> **What to produce**
The reply should hold every line of the data, unchanged and complete.

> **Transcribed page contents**

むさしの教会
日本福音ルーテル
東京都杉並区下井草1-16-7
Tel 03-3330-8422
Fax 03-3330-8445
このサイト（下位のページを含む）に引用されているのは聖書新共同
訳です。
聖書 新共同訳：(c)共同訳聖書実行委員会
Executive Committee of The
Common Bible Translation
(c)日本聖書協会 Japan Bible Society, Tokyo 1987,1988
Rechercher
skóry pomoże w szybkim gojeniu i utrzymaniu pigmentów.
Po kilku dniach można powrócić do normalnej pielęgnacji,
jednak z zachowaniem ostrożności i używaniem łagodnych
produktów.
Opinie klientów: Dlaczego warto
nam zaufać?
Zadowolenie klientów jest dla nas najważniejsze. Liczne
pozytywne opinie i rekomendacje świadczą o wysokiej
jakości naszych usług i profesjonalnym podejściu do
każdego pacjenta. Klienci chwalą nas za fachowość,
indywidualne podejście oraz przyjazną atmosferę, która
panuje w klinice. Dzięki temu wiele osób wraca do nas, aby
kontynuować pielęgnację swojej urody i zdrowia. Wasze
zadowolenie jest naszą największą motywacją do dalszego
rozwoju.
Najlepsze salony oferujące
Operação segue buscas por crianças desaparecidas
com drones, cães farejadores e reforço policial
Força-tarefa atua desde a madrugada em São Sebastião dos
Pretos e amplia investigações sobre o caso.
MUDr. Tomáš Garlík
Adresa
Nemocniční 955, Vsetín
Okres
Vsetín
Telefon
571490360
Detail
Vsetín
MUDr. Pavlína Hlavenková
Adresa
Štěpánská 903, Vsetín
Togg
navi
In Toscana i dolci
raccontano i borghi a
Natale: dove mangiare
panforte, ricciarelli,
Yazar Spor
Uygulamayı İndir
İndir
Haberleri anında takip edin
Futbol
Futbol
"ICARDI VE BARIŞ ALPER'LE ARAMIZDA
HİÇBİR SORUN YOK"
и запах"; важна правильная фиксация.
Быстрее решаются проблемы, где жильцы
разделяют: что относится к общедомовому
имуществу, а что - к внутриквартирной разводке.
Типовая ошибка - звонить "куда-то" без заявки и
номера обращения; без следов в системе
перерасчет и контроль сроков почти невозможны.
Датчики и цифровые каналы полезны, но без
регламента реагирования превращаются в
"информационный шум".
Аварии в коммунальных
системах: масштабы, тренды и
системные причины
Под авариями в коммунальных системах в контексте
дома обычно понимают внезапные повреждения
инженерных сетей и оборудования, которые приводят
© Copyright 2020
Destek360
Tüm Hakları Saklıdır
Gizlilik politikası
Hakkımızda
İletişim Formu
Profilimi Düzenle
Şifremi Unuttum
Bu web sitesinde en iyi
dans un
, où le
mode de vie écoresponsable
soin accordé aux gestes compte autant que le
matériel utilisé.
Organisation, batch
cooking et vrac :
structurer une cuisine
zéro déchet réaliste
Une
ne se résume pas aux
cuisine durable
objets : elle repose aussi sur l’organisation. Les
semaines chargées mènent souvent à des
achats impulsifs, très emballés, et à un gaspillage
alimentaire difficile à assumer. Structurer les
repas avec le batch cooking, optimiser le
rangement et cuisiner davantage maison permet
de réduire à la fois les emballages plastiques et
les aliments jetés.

> **Task result**
むさしの教会
日本福音ルーテル
東京都杉並区下井草1-16-7
Tel 03-3330-8422
Fax 03-3330-8445
このサイト（下位のページを含む）に引用されているのは聖書新共同
訳です。
聖書 新共同訳：(c)共同訳聖書実行委員会
Executive Committee of The
Common Bible Translation
(c)日本聖書協会 Japan Bible Society, Tokyo 1987,1988
Rechercher
skóry pomoże w szybkim gojeniu i utrzymaniu pigmentów.
Po kilku dniach można powrócić do normalnej pielęgnacji,
jednak z zachowaniem ostrożności i używaniem łagodnych
produktów.
Opinie klientów: Dlaczego warto
nam zaufać?
Zadowolenie klientów jest dla nas najważniejsze. Liczne
pozytywne opinie i rekomendacje świadczą o wysokiej
jakości naszych usług i profesjonalnym podejściu do
każdego pacjenta. Klienci chwalą nas za fachowość,
indywidualne podejście oraz przyjazną atmosferę, która
panuje w klinice. Dzięki temu wiele osób wraca do nas, aby
kontynuować pielęgnację swojej urody i zdrowia. Wasze
zadowolenie jest naszą największą motywacją do dalszego
rozwoju.
Najlepsze salony oferujące
Operação segue buscas por crianças desaparecidas
com drones, cães farejadores e reforço policial
Força-tarefa atua desde a madrugada em São Sebastião dos
Pretos e amplia investigações sobre o caso.
MUDr. Tomáš Garlík
Adresa
Nemocniční 955, Vsetín
Okres
Vsetín
Telefon
571490360
Detail
Vsetín
MUDr. Pavlína Hlavenková
Adresa
Štěpánská 903, Vsetín
Togg
navi
In Toscana i dolci
raccontano i borghi a
Natale: dove mangiare
panforte, ricciarelli,
Yazar Spor
Uygulamayı İndir
İndir
Haberleri anında takip edin
Futbol
Futbol
"ICARDI VE BARIŞ ALPER'LE ARAMIZDA
HİÇBİR SORUN YOK"
и запах"; важна правильная фиксация.
Быстрее решаются проблемы, где жильцы
разделяют: что относится к общедомовому
имуществу, а что - к внутриквартирной разводке.
Типовая ошибка - звонить "куда-то" без заявки и
номера обращения; без следов в системе
перерасчет и контроль сроков почти невозможны.
Датчики и цифровые каналы полезны, но без
регламента реагирования превращаются в
"информационный шум".
Аварии в коммунальных
системах: масштабы, тренды и
системные причины
Под авариями в коммунальных системах в контексте
дома обычно понимают внезапные повреждения
инженерных сетей и оборудования, которые приводят
© Copyright 2020
Destek360
Tüm Hakları Saklıdır
Gizlilik politikası
Hakkımızda
İletişim Formu
Profilimi Düzenle
Şifremi Unuttum
Bu web sitesinde en iyi
dans un
, où le
mode de vie écoresponsable
soin accordé aux gestes compte autant que le
matériel utilisé.
Organisation, batch
cooking et vrac :
structurer une cuisine
zéro déchet réaliste
Une
ne se résume pas aux
cuisine durable
objets : elle repose aussi sur l’organisation. Les
semaines chargées mènent souvent à des
achats impulsifs, très emballés, et à un gaspillage
alimentaire difficile à assumer. Structurer les
repas avec le batch cooking, optimiser le
rangement et cuisiner davantage maison permet
de réduire à la fois les emballages plastiques et
les aliments jetés.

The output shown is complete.